▸ Work item A: Reproduce everything in the garden restoration text from "The Long Borders" down to "not go there.", word for word.

** Document excerpt follows **

How to restore a garden from wilderness

Restoring a garden from a wilderness requires aggressive editing. Fourteen years ago, and for years after, chopping back was the main focus for our work. More recently, there has been a shift in emphasis. Where we once chopped, we now cultivate and propagate, mow and plant. In the meantime, some of our original plantings have grown stout thorns and sturdy bark for protection. They have formed thickets and thrown out limbs where they’re not wanted, so the cycle of editing and removal has started again. Only this time, we edit the plants we had chosen.

We’re not quite at that stage in our Long Borders-but near it. All is well, the bamboo hasn’t yet got out of control, nor has the comfrey, but they’re just waiting for us to look the other way before they start a riot.

The Long Borders at Easton are two east-facing borders between a yew hedge and a gravel path. A gate at the entrance of the Yew Tunnel separates them. When the house was demolished in the 1950s, the borders succumbed to nature. All that remained was a 90-yard length of bindweed, nettles and ground elder, topped off with assorted sycamore and elder trees-a situation that my brother might call ‘a bad business’. By this, he means a lot of things need tackling, but, for the sake of family peace, we had better not go there.

** End of Document excerpt **
** Extracted records follows **

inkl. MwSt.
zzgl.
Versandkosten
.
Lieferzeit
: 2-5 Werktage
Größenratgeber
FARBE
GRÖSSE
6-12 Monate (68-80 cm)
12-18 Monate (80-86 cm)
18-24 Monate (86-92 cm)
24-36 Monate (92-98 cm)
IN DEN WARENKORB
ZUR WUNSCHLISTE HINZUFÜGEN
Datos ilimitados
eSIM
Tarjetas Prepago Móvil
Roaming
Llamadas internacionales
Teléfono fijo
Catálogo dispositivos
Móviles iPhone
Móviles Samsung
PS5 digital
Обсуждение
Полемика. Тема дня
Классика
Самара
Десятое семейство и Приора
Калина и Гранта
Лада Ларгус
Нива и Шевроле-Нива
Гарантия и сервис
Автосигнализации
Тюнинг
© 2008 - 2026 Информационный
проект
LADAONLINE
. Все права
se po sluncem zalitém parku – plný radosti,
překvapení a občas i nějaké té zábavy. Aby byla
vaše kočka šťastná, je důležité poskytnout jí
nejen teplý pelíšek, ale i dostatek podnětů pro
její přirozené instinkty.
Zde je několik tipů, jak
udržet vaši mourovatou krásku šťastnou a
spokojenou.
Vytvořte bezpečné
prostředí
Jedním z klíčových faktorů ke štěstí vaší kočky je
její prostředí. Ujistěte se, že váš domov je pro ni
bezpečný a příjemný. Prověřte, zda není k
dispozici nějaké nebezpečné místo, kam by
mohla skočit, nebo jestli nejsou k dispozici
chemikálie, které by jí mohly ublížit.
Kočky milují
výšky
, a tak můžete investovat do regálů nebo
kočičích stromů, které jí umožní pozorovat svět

** End of Extracted records **
** Extracted records follows **

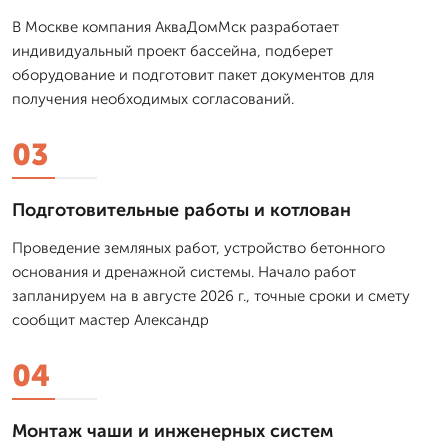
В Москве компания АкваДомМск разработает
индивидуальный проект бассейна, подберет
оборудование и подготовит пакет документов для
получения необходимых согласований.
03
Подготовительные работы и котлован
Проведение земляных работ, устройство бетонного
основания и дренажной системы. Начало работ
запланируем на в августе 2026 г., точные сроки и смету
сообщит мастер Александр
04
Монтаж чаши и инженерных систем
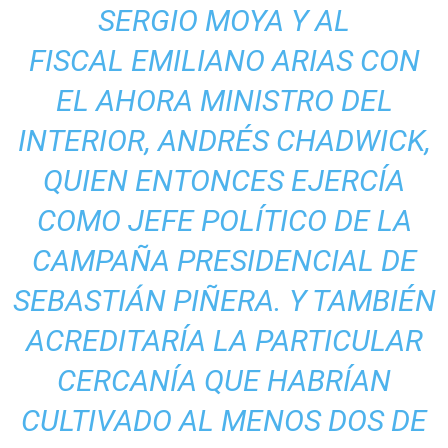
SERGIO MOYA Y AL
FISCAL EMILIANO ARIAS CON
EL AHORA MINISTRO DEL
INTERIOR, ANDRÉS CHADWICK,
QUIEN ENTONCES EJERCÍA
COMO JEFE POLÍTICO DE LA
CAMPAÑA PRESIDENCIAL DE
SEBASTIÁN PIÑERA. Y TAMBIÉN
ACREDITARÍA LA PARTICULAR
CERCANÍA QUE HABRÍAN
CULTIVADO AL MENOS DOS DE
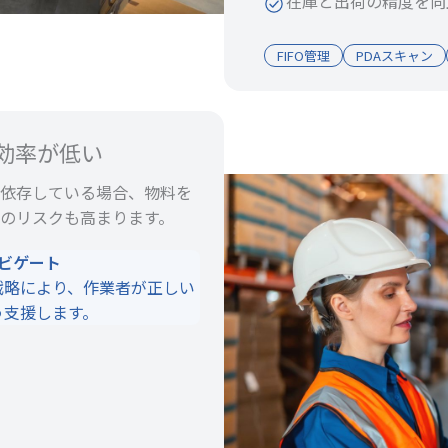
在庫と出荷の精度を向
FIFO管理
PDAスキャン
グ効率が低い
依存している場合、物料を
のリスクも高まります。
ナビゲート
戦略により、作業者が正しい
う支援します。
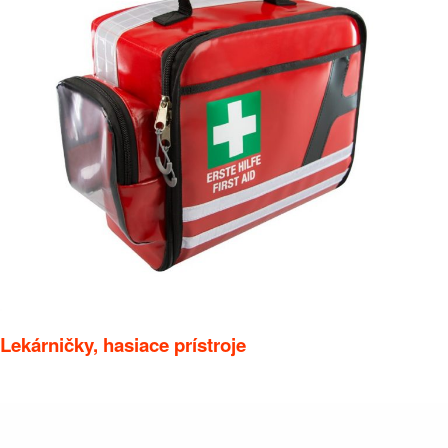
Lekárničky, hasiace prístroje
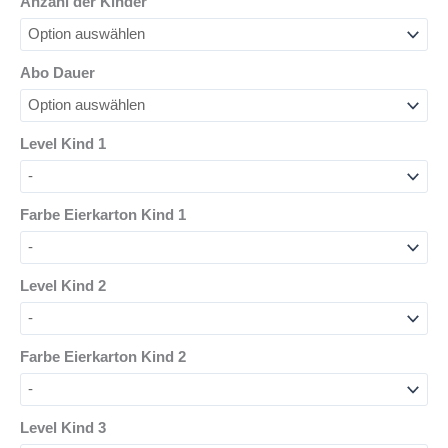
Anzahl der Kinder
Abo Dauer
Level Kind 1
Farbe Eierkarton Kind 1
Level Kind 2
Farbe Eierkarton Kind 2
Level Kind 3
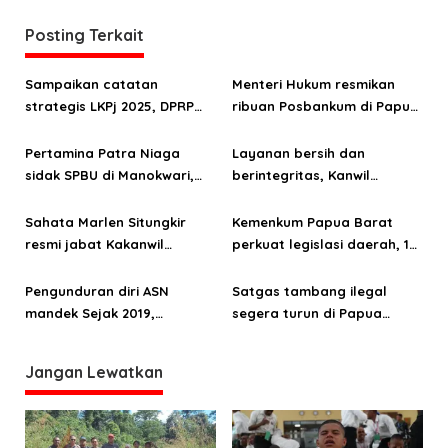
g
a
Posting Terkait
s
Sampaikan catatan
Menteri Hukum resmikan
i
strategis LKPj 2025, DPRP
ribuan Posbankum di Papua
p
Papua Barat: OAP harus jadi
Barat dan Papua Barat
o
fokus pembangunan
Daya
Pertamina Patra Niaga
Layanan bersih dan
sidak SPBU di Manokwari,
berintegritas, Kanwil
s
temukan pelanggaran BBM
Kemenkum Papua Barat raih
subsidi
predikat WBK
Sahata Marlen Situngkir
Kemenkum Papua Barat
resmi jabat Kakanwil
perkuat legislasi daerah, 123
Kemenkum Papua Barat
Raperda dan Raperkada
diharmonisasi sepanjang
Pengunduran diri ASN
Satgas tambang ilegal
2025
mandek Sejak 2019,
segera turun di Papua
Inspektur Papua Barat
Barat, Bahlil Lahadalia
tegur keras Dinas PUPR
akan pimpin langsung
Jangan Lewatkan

** End of Extracted records **

▸ Work item B: Output again the records running from the line containing "inkl. MwSt." down to the line containing "kočičích stromů, které", with "Lieferdauer" substituted for "Lieferzeit" and everything else kept unchanged.

▸ Written solution A:
The Long Borders at Easton are two east-facing borders between a yew hedge and a gravel path. A gate at the entrance of the Yew Tunnel separates them. When the house was demolished in the 1950s, the borders succumbed to nature. All that remained was a 90-yard length of bindweed, nettles and ground elder, topped off with assorted sycamore and elder trees-a situation that my brother might call ‘a bad business’. By this, he means a lot of things need tackling, but, for the sake of family peace, we had better not go there.

▸ Written solution B:
inkl. MwSt.
zzgl.
Versandkosten
.
Lieferdauer
: 2-5 Werktage
Größenratgeber
FARBE
GRÖSSE
6-12 Monate (68-80 cm)
12-18 Monate (80-86 cm)
18-24 Monate (86-92 cm)
24-36 Monate (92-98 cm)
IN DEN WARENKORB
ZUR WUNSCHLISTE HINZUFÜGEN
Datos ilimitados
eSIM
Tarjetas Prepago Móvil
Roaming
Llamadas internacionales
Teléfono fijo
Catálogo dispositivos
Móviles iPhone
Móviles Samsung
PS5 digital
Обсуждение
Полемика. Тема дня
Классика
Самара
Десятое семейство и Приора
Калина и Гранта
Лада Ларгус
Нива и Шевроле-Нива
Гарантия и сервис
Автосигнализации
Тюнинг
© 2008 - 2026 Информационный
проект
LADAONLINE
. Все права
se po sluncem zalitém parku – plný radosti,
překvapení a občas i nějaké té zábavy. Aby byla
vaše kočka šťastná, je důležité poskytnout jí
nejen teplý pelíšek, ale i dostatek podnětů pro
její přirozené instinkty.
Zde je několik tipů, jak
udržet vaši mourovatou krásku šťastnou a
spokojenou.
Vytvořte bezpečné
prostředí
Jedním z klíčových faktorů ke štěstí vaší kočky je
její prostředí. Ujistěte se, že váš domov je pro ni
bezpečný a příjemný. Prověřte, zda není k
dispozici nějaké nebezpečné místo, kam by
mohla skočit, nebo jestli nejsou k dispozici
chemikálie, které by jí mohly ublížit.
Kočky milují
výšky
, a tak můžete investovat do regálů nebo
kočičích stromů, které jí umožní pozorovat svět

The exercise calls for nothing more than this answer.